Chris Capossela's career path is a throwback, just like Dom's, the Italian restaurant in Boston's North End that his parents ran for 45 years. Capossela has been at Microsoft Corp. ever since he graduated from college some 18 years ago, working his way up from being Bill Gates' speechwriter to head of the Microsoft Project business, to his current role running marketing for some of Microsoft's most lucrative products: Office, SharePoint and Exchange, as well as their as well as their new hosted equivalents. He recently talked to Computerworld about how his family background prepared him for Microsoft, how Microsoft plans to beat Google Apps, and how the company is adding Twitter-like features to SharePoint.
You've basically worked at only two places in your life: your family's restaurant and Microsoft. Tell me about your first job. I grew up in Boston with two older brothers in an apartment over the restaurant my parents opened when they were 22. The apartment was just for sleeping -- everyone was always downstairs. When I was a teen, I worked three to four nights a week during the school year, and six to seven nights a week during the summers.
How similar was working at a restaurant to working with Microsoft? My dad was very smart about having the boys do all of the jobs in the restaurant. It was good preparation for Microsoft, where I've had a really different set of jobs, sometimes walking in the first day and literally knowing nobody inside that part of the company. I worked as chief of staff to the European president for Microsoft for several years. Some people advised me not to take it and work my way up. But because of my upbringing, I was comfortable with nontraditional lateral moves.
After some hesitation, Microsoft is jumping headfirst into software as a service. Are you worried that your revenue will dip as enterprises switch to SaaS versions of your products? I don't think so. I think if we do a great job of innovating in areas adjacent to where we are strong and naturally grow into new areas, customers will pay us for the value we provide. Voice is a good example. If we can help you make phone calls from within Outlook, or let you IM or call a name you see in a Word document, or make that phone call cheaper, then businesses are going to pay us more than they did before.
Speaking of voice, there seems to be some customer resistance to dumping their PBX hardware for your Office Communications Server. We feel good about the number of deployments thus far. Most of them do focus on instant messaging and various types of conferencing, about 140,000 seats. For OCS's voice features, it's about 25,000 seats now. We have some customers who will move to a new building and forgo a PBX, but those are early adopters. But with Office Communications Server 2010, we'll be able to say in many instances, "You don't need the PBX."
Google seems to be doing Google Docs in part just to hurt your revenue. It is making some enterprises reassess the value they get from Office, especially if they don't do any customizations or line-of-business apps. How do you convince CIOs that there is value there? Take a people process like a performance review. They are usually written in Word, but the end result goes off in some HR system like PeopleSoft or SAP. Budgeting is another very horizontal process. Most companies feel a lot of pain around the workflow and approval processes. They would love for Office to be more seamlessly integrated into their PeopleSoft system or SAP systems.
Another good example is Accenture. They've written a lot of apps around making SharePoint the Facebook of their company. Traditional skills repositories, where people are supposed to update their skills into a line-of-business app, often struggle despite their overdesigned back end because it's not a part of anyone's daily process. With SharePoint, their consultants can articulate what they're working on in a more unstructured way.
Do your mainstream corporate customers want Twitter-like features in your products? They may not be excited about Facebook and Twitter being used by their people, but they love the notion of their engineers learning and collaborating with each other on infrastructure that works with what they have and has great compliance. So for SharePoint 2010, we are introducing the ability for user profiles to have a little bubble on top of their heads that lets people know what their status is.

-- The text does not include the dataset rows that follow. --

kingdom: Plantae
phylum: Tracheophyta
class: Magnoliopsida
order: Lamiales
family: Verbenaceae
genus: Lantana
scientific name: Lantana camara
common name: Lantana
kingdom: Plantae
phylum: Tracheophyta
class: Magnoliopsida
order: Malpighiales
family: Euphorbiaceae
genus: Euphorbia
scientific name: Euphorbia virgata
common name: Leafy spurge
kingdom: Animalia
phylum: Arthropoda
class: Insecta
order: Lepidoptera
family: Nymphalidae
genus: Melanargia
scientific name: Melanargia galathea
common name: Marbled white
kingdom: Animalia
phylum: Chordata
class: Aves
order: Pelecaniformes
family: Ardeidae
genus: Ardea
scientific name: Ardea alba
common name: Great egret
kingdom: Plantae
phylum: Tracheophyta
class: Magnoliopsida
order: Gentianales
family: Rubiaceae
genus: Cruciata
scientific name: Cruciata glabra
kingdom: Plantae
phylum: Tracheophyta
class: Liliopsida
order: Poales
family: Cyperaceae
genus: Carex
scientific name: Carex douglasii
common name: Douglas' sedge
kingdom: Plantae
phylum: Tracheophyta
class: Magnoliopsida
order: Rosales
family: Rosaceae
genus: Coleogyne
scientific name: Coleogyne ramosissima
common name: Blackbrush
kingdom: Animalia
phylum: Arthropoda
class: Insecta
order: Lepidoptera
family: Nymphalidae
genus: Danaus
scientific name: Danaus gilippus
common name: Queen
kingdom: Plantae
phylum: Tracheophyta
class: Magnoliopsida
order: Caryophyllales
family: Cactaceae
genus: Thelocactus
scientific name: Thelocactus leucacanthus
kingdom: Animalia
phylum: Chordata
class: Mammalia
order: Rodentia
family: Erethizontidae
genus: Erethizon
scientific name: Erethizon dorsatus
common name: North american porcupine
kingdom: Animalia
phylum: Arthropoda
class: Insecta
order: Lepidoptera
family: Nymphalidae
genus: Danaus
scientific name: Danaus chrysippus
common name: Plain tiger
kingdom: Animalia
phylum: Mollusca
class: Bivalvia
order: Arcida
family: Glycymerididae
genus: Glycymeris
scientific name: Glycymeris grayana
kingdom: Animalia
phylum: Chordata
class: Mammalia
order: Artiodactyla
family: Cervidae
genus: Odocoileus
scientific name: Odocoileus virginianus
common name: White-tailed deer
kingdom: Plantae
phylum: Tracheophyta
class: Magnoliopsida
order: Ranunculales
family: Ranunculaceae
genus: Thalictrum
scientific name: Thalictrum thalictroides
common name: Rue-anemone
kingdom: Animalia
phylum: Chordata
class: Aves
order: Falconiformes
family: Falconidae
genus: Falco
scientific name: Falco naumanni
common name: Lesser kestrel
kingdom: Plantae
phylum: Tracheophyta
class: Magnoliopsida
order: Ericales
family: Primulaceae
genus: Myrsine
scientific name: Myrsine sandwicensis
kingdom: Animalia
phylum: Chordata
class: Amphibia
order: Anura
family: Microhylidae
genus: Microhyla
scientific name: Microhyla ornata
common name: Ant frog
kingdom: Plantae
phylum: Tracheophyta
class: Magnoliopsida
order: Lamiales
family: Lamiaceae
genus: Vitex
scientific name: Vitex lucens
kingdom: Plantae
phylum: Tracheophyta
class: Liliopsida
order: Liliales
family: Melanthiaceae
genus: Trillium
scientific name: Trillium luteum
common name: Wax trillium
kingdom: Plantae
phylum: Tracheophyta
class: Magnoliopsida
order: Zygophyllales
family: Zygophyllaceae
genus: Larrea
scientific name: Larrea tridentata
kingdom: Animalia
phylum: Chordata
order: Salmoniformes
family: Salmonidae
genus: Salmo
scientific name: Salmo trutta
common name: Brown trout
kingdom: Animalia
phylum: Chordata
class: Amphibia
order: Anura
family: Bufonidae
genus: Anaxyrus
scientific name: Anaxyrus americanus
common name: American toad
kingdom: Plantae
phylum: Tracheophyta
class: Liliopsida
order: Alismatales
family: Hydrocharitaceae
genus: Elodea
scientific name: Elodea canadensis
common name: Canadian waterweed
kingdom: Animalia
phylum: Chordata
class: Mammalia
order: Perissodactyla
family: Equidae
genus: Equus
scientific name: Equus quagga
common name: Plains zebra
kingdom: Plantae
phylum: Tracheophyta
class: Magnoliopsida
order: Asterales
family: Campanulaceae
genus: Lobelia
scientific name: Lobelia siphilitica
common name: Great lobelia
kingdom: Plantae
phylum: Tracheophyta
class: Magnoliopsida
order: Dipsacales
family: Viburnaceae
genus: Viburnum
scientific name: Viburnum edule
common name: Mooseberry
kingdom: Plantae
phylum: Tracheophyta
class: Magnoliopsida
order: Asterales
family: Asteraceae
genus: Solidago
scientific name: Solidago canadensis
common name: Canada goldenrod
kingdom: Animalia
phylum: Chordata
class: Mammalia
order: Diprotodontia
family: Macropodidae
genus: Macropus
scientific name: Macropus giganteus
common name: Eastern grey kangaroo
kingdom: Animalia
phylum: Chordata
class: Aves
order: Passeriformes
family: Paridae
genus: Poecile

What are your favorite features in the coming Office 2010? The one I use the most is the Cleanup button in Outlook 2010. When I come back after three hours of meetings, I can hit it and get rid of all the middle e-mails in a thread. In PowerPoint 2010, it is how video editing is now a first-class citizen. You can also easily share your screen inside Office with remote co-workers.
Will Office Web have every feature that's in Office 2010? Of course not. We think it's more interesting to try and give you a great productivity experience tailored for a browser or phone. In OneNote, you can take a photo on your smartphone and have it imported directly into the app. Or the Web version of PowerPoint -- it may miss some fancy animated transitions, but you can embed slide decks straight into a blog.
With Office 2007, you offered some aggressive pricing and discounts. Will you continue this with Office 2010? The biggest thing we did was make a distinction between the developed and developing countries. So we use geoblocking technology to prevent gray marketing so that we can offer a 40% lower retail price in India versus the U.S., both for English-language versions. We'll keep doing that. We also offered lots of promos: back to school, dads and grads. There's no statement here on what we'll do, but expect us to continue to do lots of promotions tailored for local countries or groups.